YOUR INSTRUCTIONS → Please repeat the data verbatim, starting at the beginning and ending with the line that contains "Dâra<i>g</i>a r., Dd. **21**, 2 n.".

Collected data
#####

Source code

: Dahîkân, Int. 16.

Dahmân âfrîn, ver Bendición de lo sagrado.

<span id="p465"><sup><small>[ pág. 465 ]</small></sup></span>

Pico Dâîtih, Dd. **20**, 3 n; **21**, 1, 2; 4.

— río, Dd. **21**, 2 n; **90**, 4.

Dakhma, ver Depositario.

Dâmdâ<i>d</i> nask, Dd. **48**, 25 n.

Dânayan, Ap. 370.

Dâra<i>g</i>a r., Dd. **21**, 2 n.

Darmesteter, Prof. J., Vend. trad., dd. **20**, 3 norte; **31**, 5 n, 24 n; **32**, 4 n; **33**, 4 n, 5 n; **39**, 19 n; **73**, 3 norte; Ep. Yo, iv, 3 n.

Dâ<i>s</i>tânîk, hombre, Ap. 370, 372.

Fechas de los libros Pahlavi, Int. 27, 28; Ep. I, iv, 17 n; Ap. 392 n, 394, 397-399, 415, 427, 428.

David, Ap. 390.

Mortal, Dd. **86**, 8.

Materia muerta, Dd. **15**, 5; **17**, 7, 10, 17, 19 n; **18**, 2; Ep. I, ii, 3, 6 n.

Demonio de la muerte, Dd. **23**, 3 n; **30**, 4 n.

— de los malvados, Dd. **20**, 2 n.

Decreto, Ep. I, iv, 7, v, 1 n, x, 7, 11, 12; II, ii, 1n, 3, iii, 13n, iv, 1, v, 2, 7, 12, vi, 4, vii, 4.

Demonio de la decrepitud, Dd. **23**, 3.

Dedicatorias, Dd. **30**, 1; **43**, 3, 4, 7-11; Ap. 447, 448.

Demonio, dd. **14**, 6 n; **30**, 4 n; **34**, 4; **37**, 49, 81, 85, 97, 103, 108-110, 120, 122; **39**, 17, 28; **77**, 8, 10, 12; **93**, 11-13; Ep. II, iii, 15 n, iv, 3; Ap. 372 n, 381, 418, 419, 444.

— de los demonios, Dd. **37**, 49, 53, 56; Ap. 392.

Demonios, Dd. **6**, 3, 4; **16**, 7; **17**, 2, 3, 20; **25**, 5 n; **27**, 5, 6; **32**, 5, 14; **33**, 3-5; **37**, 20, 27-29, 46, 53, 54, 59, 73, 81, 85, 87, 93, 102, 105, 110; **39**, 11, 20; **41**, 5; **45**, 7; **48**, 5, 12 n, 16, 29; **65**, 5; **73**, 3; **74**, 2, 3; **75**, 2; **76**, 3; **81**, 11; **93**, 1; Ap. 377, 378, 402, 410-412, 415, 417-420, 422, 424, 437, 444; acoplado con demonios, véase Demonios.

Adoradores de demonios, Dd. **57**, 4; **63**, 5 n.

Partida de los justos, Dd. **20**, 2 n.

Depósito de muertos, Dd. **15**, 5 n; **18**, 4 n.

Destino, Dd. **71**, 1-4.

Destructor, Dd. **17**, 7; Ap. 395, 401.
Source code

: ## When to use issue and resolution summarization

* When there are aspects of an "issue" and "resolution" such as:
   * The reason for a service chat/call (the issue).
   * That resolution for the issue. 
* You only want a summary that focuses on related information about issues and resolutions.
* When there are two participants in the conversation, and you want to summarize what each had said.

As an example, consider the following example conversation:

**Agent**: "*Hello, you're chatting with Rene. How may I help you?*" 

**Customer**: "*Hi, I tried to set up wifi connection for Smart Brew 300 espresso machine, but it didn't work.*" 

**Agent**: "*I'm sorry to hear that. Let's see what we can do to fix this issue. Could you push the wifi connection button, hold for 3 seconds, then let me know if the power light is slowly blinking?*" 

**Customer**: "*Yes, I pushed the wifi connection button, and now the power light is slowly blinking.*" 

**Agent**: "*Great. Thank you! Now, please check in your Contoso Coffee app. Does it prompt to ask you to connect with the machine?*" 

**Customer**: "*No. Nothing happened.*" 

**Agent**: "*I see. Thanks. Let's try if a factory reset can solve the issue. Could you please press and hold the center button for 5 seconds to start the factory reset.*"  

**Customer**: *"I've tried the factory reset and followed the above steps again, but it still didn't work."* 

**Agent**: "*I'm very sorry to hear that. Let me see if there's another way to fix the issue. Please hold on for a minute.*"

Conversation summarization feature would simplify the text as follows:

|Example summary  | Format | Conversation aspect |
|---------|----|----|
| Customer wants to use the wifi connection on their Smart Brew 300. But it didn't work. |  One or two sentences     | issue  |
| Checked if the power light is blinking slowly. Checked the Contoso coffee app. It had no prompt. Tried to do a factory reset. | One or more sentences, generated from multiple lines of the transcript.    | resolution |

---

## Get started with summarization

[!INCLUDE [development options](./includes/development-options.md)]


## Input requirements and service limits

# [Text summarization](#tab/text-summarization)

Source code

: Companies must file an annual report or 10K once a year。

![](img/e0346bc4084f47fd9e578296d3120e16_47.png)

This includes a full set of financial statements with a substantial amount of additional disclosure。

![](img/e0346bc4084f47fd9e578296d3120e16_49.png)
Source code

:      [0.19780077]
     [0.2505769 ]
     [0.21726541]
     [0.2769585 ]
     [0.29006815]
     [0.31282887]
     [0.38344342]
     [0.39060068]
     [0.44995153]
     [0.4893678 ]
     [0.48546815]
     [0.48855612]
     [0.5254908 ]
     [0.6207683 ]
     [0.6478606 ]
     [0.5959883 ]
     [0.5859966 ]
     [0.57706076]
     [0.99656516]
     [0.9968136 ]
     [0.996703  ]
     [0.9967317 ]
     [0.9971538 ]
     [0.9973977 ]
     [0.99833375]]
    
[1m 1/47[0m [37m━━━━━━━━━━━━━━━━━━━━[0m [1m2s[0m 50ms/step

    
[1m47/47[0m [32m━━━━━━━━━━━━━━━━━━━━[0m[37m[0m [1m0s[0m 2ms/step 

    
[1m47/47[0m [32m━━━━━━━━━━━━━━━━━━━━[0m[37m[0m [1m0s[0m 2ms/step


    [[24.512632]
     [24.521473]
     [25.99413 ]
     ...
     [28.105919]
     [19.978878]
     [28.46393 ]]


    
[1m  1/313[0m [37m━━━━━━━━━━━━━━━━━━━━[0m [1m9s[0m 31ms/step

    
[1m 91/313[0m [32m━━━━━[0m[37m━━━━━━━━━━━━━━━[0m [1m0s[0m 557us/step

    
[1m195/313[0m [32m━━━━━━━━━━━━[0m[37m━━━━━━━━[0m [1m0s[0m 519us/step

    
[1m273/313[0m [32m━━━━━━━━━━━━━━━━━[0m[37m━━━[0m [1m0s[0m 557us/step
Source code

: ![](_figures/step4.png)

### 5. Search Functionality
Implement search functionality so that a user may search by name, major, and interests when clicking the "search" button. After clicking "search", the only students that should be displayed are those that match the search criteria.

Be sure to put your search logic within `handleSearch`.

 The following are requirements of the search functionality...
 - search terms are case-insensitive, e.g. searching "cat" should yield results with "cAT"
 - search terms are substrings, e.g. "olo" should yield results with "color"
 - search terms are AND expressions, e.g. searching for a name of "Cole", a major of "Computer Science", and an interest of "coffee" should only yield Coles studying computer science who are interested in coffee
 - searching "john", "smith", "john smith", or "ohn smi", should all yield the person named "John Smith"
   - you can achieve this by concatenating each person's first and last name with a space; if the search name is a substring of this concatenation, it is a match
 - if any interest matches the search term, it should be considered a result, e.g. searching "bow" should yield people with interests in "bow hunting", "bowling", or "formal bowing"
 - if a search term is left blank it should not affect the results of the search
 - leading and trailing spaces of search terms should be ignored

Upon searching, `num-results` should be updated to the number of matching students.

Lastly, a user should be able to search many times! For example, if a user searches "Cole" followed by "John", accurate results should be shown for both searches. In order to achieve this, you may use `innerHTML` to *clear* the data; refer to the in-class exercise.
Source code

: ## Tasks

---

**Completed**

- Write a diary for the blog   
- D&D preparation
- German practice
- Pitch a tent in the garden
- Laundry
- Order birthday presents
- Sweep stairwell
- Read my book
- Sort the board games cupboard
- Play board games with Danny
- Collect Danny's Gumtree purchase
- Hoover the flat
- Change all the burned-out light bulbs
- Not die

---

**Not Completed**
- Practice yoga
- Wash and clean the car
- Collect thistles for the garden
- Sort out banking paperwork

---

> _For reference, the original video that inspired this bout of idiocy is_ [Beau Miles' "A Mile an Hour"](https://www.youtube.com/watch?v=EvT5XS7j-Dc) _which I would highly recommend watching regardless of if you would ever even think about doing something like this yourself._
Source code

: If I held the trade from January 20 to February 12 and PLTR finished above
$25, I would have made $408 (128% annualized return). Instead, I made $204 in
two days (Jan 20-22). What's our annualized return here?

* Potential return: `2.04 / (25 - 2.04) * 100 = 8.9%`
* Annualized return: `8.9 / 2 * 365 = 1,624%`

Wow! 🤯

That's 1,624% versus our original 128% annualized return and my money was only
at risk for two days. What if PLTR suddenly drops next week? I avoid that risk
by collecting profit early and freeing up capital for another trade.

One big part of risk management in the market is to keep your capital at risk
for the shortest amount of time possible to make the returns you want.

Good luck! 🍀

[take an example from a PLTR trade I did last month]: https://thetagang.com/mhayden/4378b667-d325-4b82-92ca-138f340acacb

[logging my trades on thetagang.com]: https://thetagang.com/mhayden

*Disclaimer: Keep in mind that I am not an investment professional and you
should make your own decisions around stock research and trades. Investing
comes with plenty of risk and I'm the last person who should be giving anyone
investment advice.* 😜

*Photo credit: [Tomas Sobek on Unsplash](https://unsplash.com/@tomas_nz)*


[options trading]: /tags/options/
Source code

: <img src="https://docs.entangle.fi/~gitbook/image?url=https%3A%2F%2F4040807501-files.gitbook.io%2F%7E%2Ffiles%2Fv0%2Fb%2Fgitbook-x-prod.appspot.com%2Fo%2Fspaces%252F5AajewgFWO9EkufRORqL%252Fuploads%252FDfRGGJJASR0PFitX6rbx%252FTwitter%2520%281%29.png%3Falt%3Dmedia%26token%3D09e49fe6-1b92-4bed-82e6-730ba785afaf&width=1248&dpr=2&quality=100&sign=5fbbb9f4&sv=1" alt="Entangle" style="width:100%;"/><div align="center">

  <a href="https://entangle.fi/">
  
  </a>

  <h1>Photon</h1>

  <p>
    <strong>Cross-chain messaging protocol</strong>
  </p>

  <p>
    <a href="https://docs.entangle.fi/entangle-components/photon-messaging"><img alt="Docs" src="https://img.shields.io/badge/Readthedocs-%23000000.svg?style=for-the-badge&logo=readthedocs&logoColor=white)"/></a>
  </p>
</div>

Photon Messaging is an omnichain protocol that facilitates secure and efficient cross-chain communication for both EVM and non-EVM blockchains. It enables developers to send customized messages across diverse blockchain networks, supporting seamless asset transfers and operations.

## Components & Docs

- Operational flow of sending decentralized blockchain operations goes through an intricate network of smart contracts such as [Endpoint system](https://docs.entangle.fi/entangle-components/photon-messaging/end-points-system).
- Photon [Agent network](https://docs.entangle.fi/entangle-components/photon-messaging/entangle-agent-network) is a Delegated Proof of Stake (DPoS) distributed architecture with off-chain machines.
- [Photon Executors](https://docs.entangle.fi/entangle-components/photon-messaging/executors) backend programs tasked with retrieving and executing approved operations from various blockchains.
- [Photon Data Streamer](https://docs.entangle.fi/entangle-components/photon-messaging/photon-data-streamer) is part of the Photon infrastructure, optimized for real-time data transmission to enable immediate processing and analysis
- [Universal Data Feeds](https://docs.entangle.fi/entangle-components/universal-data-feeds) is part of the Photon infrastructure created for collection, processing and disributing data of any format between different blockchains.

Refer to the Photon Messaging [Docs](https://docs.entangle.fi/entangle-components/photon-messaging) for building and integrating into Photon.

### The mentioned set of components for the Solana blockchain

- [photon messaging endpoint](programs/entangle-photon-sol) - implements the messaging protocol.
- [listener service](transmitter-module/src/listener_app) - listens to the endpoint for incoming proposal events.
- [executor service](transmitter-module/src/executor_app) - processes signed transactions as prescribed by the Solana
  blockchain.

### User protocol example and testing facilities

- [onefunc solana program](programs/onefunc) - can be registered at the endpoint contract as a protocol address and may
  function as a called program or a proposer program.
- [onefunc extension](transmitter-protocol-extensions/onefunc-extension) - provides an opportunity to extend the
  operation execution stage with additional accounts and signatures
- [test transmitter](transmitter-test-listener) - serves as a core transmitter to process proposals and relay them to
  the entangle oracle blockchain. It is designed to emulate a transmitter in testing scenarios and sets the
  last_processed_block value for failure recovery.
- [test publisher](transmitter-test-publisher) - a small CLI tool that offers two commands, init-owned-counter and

#####

TASK RESULT →
Source code

: Dahîkân, Int. 16.

Dahmân âfrîn, ver Bendición de lo sagrado.

<span id="p465"><sup><small>[ pág. 465 ]</small></sup></span>

Pico Dâîtih, Dd. **20**, 3 n; **21**, 1, 2; 4.

— río, Dd. **21**, 2 n; **90**, 4.

Dakhma, ver Depositario.

Dâmdâ<i>d</i> nask, Dd. **48**, 25 n.

Dânayan, Ap. 370.

Dâra<i>g</i>a r., Dd. **21**, 2 n.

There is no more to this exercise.